By contrast, the figures show ELDR-SAHO as having a rapid improvement in the objective function value from the early stage of optimization, and it continues the search without stagnation on the Ellipsoid, Rosenbrock, Ackley, Griewank, Rastrigin, and \(F_{19}\) problems. This can be attributed to the ability of ELDR to estimate the dominance relationship more accurately with a smaller amount of training data than RBF and GBC. In particular, although the final objective function values of ELDR-SAHO were worse than those of SAHO on the 100-dimensional Rosenbrock function (Fig. 5b), ELDR-SAHO converges to the final result in fewer evaluations than the other algorithms.

These results indicate that ELDR-SAHO has better search performance than conventional SAEA using regression and classification surrogate models for many problems (especially high-dimensional problems). However, the results suggest that ELDR-SAHO may fall into the local optimum on some problems. Note that although ELDR was applied to SAHO in this study, the application of ELDR is not necessarily suitable for SAHO because SAHO is designed as an SAEA using RBF. In particular, for the \(F_{10}\) and \(F_{16}\) problems, it may be possible to enhance the performance from ELDR by proposing an SAEA with a mechanism to prevent (or escape from) falling into local optimum. In addition, because ELDR can be searched only by the superiority of the solutions in all problems, it may be applicable for interactive EAs that assume each function as a human evaluation model. Therefore, ELDR has high potential as a new surrogate model for SAEA.

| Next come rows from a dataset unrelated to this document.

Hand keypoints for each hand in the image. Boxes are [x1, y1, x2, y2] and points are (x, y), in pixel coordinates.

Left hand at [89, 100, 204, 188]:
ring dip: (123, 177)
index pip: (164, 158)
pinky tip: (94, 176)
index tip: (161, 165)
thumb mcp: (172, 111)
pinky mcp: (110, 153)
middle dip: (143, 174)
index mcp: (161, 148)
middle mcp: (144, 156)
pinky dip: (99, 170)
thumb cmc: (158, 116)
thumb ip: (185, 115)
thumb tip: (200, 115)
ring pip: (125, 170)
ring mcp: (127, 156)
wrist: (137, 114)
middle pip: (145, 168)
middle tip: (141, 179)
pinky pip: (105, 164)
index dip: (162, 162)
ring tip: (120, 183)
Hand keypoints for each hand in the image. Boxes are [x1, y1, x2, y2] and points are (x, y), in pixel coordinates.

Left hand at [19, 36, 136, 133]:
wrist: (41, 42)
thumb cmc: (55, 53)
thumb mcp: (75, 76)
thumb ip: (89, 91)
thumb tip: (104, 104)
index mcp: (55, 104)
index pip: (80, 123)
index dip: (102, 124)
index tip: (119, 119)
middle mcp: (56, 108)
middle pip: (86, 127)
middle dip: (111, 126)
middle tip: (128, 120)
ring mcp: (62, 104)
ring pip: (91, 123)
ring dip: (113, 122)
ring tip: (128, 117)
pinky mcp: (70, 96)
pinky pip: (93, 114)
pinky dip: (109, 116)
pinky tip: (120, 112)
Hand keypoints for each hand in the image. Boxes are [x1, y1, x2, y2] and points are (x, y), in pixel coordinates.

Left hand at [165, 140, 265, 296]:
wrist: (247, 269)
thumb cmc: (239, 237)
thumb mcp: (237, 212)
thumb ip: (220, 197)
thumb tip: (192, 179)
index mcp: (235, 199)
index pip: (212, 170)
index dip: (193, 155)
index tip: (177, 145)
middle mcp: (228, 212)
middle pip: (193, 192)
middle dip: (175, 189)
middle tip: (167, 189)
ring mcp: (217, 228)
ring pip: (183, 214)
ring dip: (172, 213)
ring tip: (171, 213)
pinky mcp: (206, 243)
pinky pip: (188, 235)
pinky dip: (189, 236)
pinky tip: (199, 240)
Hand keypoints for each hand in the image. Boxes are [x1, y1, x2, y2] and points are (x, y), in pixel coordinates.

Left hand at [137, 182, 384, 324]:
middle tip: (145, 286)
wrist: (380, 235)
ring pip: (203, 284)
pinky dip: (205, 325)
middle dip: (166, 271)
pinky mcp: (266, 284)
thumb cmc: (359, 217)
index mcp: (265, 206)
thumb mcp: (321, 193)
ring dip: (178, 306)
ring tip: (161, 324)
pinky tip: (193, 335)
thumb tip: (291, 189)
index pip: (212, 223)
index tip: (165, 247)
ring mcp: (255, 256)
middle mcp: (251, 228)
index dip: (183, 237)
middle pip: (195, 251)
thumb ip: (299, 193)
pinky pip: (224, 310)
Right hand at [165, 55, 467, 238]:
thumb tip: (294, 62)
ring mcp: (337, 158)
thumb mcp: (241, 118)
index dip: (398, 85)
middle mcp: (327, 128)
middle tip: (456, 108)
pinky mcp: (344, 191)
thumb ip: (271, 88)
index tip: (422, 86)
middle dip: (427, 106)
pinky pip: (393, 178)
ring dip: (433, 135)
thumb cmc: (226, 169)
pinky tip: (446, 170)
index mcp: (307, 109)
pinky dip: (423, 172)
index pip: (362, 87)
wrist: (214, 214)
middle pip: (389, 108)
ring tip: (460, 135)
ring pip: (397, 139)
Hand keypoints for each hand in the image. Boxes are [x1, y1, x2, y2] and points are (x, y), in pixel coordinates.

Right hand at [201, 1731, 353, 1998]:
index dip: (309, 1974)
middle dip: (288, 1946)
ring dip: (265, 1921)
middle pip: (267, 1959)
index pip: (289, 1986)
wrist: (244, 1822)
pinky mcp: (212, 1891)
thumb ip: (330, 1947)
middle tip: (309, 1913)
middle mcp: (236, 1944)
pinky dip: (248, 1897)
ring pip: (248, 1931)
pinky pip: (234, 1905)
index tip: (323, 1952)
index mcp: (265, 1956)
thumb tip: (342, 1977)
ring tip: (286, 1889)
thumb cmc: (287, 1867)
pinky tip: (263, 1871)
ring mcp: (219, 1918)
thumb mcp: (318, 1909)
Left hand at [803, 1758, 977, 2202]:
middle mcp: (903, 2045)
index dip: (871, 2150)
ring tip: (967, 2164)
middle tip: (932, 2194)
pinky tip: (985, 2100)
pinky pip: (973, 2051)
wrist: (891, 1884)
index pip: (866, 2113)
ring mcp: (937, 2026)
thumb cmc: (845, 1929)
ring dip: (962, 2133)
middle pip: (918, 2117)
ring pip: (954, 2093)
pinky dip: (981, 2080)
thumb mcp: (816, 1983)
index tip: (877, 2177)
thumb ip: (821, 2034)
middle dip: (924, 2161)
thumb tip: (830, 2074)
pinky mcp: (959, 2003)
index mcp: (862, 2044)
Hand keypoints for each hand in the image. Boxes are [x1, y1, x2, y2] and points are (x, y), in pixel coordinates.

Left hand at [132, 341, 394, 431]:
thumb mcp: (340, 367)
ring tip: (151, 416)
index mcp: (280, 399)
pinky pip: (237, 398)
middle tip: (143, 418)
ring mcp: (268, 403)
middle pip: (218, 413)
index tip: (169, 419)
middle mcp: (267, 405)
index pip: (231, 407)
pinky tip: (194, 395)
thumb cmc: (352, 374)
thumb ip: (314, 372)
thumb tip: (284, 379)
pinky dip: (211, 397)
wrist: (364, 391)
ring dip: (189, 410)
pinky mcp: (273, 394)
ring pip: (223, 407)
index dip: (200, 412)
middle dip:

Conclusion and future work

This paper proposed a novel ranking-based surrogate model, called ELDR, for SAEA that combines ELM and DirectRanker. Further, it was incorporated into SAHO, a state-of-the-art SAEA. To investigate the estimation accuracy of ELDR, this study compared the estimation accuracy of ELDR with that of RBF and RankSVM, which are commonly used in SAEAs. The comparison results indicated that ELDR with an appropriate hyperparameter setting exhibited the highest rank estimation accuracy compared to RBF and RankSVM, especially when the amount of training data was small. To investigate the compatibility of ELDR with SAEA, ELDR-SAHO was compared with existing SAEAs. The experimental results showed that ELDR-SAHO significantly outperforms existing SAEAs using regression and classification models, including RBF-based SAHO, on many problems, particularly on high-dimensional (\(d\ge 50\)) problems. Based on these results, it is concluded that ELDR is a promising surrogate model for SAEAs. However, because the combination of SAHO and ELDR may fall into the local optimum, future research should explore a different SAEA that can fully utilize the power of ELDR.

Because ELDR is a NN-based method, it has the advantage that, unlike RBF, it can be applied to both discrete and mixed variable optimization problems and real-valued optimization problems. In addition, a ranking-based surrogate model is useful for constrained and aesthetic optimizations. Therefore, future research should examine the application of ELDR to these problem domains.